Some go further back, such as the first collected edition of Shakespeare poems, dating from 1640.

Sotheby's said the bibliophile seller wanted to remain anonymous, but it is known that he is English – a rarity as most of the big collectors tend to be American – and Selley said he was "a reluctant seller". "He prefers to be around to see the disposal of the collection," Selley said.

The sales will be held in London and New York with a children's book sale pencilled in for December and a number of single author special sales planned.

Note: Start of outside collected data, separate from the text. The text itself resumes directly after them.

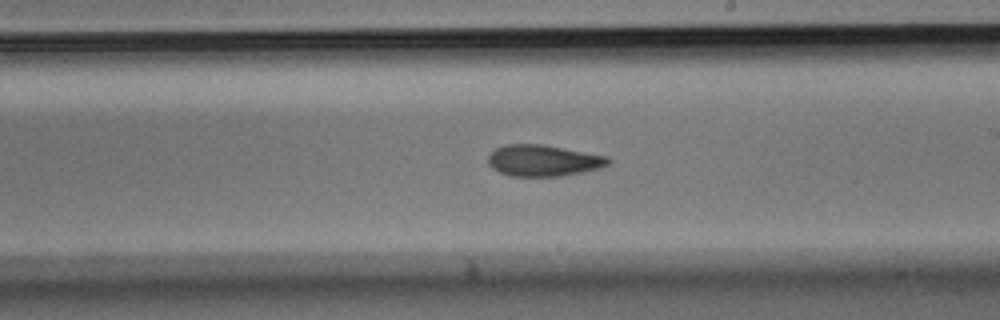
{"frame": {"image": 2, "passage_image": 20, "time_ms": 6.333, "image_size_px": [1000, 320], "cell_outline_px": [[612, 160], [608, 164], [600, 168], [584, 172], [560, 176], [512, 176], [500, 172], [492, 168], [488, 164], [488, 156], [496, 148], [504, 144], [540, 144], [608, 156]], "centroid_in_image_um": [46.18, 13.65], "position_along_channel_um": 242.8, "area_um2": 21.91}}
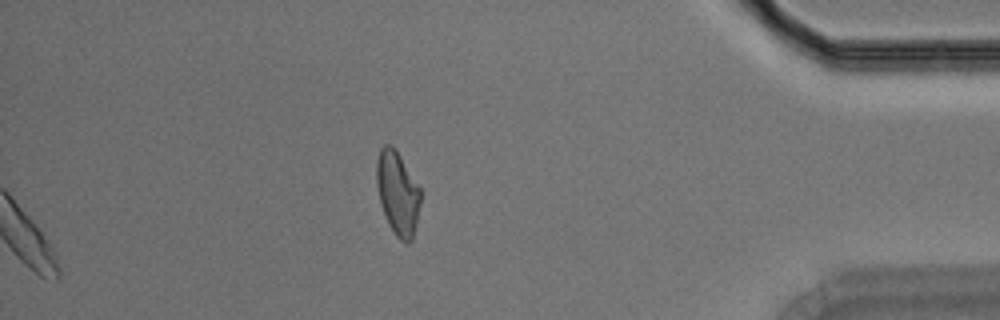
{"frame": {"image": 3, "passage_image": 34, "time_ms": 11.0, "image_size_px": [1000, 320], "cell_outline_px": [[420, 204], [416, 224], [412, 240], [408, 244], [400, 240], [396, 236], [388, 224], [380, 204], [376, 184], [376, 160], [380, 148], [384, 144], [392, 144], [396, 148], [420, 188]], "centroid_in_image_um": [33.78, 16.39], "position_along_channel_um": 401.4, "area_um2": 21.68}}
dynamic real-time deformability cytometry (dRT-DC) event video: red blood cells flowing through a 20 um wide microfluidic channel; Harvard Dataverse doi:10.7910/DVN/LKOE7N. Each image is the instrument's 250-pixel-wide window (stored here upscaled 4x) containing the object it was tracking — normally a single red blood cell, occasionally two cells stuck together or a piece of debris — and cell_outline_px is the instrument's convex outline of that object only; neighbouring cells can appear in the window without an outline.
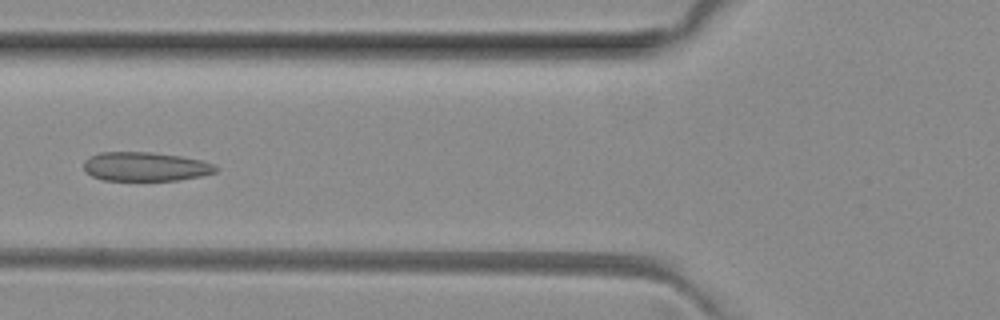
{"species": "common noctule bat (a hibernating species)", "species_latin": "Nyctalus noctula", "temperature_condition": "room temperature", "stored_images_in_passage": 36, "camera_frame_rate_fps": 3000, "um_per_image_px": 0.085, "animal": {"sex": "female", "body_mass_g": 29.2, "forearm_length_mm": 56.3}, "frame": {"image": 1, "passage_image": 9, "time_ms": 2.667, "image_size_px": [1000, 320], "cell_outline_px": [[220, 168], [216, 172], [200, 176], [176, 180], [104, 180], [92, 176], [84, 168], [84, 160], [88, 156], [100, 152], [152, 152], [184, 156], [204, 160]], "centroid_in_image_um": [12.38, 14.14], "position_along_channel_um": 113.4, "area_um2": 22.48}}
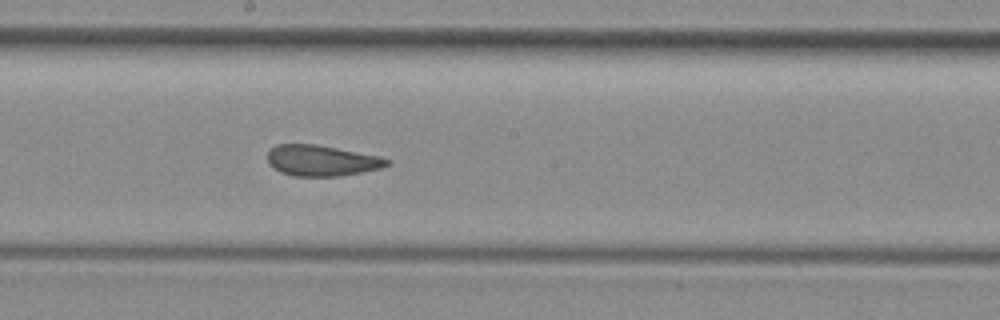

All the editions have been incredibly well-preserved and – it might be hoped – opened at some stage. So spare a thought for a first edition of David Ricardo's seminal work On the Principles of Political Economy and Taxation which will probably be catalogued as "mostly unopened" since the pages remain uncut. "It adds something, yes," said Selley. "Perhaps it's the potential thrill of being the first to open it." "Of course you wouldn't do that if you bought it," he quickly added.